Dabei darf nicht vergessen werden, dass im vermeintlichen Namen und Auftrag desselben biblischen Monogottes auch schon ungezählte Millionen von Menschen verfolgt, gequält, ausgebeutet und ermordet wurden.

Denn weil der Begriff „Gott“ selbst aus der Bibel mit praktisch allen beliebigen Eigenschaften und Absichten ausgestattet werden kann, profitieren auch zum Beispiel die Hardcore-Evangelikalen oder erzkatholische Fundamentalistenspinner davon, wenn noch irgendwer ihren Jahwe für wenigstens irgendwie bedeutsam hält.

Und bei denen ist Gott dann natürlich nach wie vor das zornige, kriegs-, streit- und eifersüchtige Monster, wie es im Alten Testament detailliert beschrieben wird. Von wegen Gott bestraft nicht…

Hier stehe ich… und denke mir was Tröstliches aus

Wenn ich jetzt an den Würfel denke – vielleicht hätte ich mich doch darauf stellen sollen. Aber ich hätte den Spruch gern etwas verändert: Hier steh ich – ein ungenügender Mensch. Nicht selbstsicher – aber von Gott angenommen.

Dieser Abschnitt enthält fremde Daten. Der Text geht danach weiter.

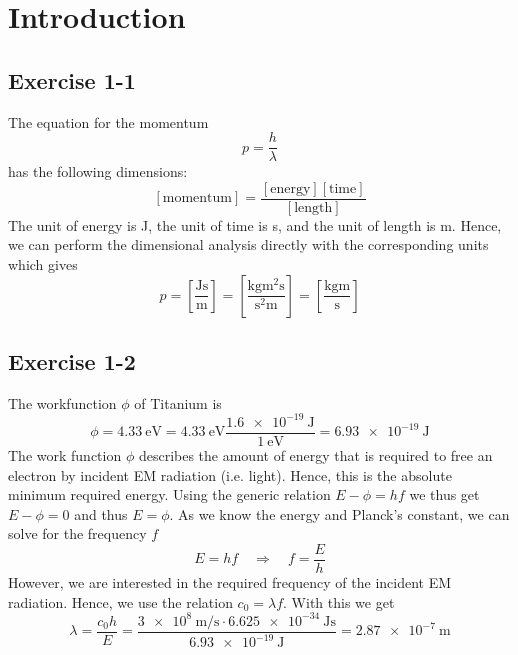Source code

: \chapter{Introduction}

\newpage
\section{Exercise 1-1}
The equation for the momentum
\begin{equation}
	p = \frac{h}{\lambda}
\end{equation}
has the following dimensions:
\[
	\left[\text{momentum}\right] = \frac{\left[\text{energy}\right] \left[\text{time}\right]}{\left[\text{length}\right]}
\]
The unit of energy is \si{\joule}, the unit of time is \si{\second}, and the
unit of length is \si{\meter}. Hence, we can perform the dimensional analysis
directly with the corresponding units which gives
\[
	p
	= \left[ \frac{\si{\joule} \si{\second}}{\si{\meter}} \right]
	= \left[ \frac{\si{\kilogram\meter\squared\second}}{\si{\second\squared\meter}} \right]
	= \left[ \frac{\si{\kilogram\meter}}{\si{\second}} \right]
\]

\newpage
\section{Exercise 1-2}
The workfunction $\phi$ of Titanium is
\[
	\phi
	= \SI{4.33}{\eV}
	= \SI{4.33}{\eV} \frac{\SI{1.6e-19}{\joule}}{\SI{1}{\eV}}
	= \SI{6.93e-19}{\joule}
\]
The work function $\phi$ describes the amount of energy that is required to
free an electron by incident EM radiation (i.e. light). Hence, this is the
absolute minimum required energy. Using the generic relation
$E - \phi = h f$ we thus get $E - \phi = 0$ and thus $E = \phi$. As we know
the energy and Planck's constant, we can solve for the frequency $f$
\[
	E = h f \quad \Rightarrow \quad f = \frac{E}{h}
\]
However, we are interested in the required frequency of the incident EM
radiation. Hence, we use the relation $c_0 = \lambda f$. With this we get
\[
	\lambda
	= \frac{c_0 h}{E}
	= \frac{\SI{3e8}{\meter\per\second} \cdot \SI{6.625e-34}{\joule\second}}{\SI{6.93e-19}{\joule}}
	= \SI{2.87e-7}{\meter}
\]



\newpage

Wie wäre es stattdessen mit:

  • Hier steh ich – ein Mensch, der sich seiner Schwächen und Stärken bewusst ist und der versucht, sein einmaliges Leben glücklich und erfüllt zu gestalten, ohne dabei gleichberechtigte Interessen Anderer und der Umwelt zu verletzen.

?

A propos Genügen: In diesem Zusammenhang fällt mir noch etwas in Anlehnung an dieses Zitat von Douglas Adams ein:

  • “Isn’t it enough to see that a garden is beautiful without having to believe that there are fairies at the bottom of it too?”
    „Genügt es nicht zu sehen, dass ein Garten schön ist, ohne dass man auch noch glauben müsste, dass Feen darin wohnen?“
    (Quelle: Wikipedia)

Genügt es nicht, sich mit der Einmaligkeit und Endlichkeit des irdischen, diesseitigen Daseins mit dem gerade vorhandenen Bewusstsein abzufinden?  Mit der augenscheinlichen Tatsache, dass Menschen nun mal Stärken und Schwächen haben?

Und genügt es nicht, sich von Mitmenschen akzeptiert und geliebt fühlen zu dürfen? Genügt es nicht, sich selbst um ein glückliches, erfülltes Leben zu bemühen? Ohne dass man auch noch glauben müsste, dass ein Gott einen liebt?

Und dann noch ausgerechnet ein Gott, den man sich basierend auf einer wunschgemäß zurechtgestutzten und uminterpretierten archaischen Mythen- und Legendensammlung zusammenphantasiert hat?

*Die als Zitat gekennzeichneten Abschnitte stammen aus dem eingangs genannten und verlinkten Originalbeitrag.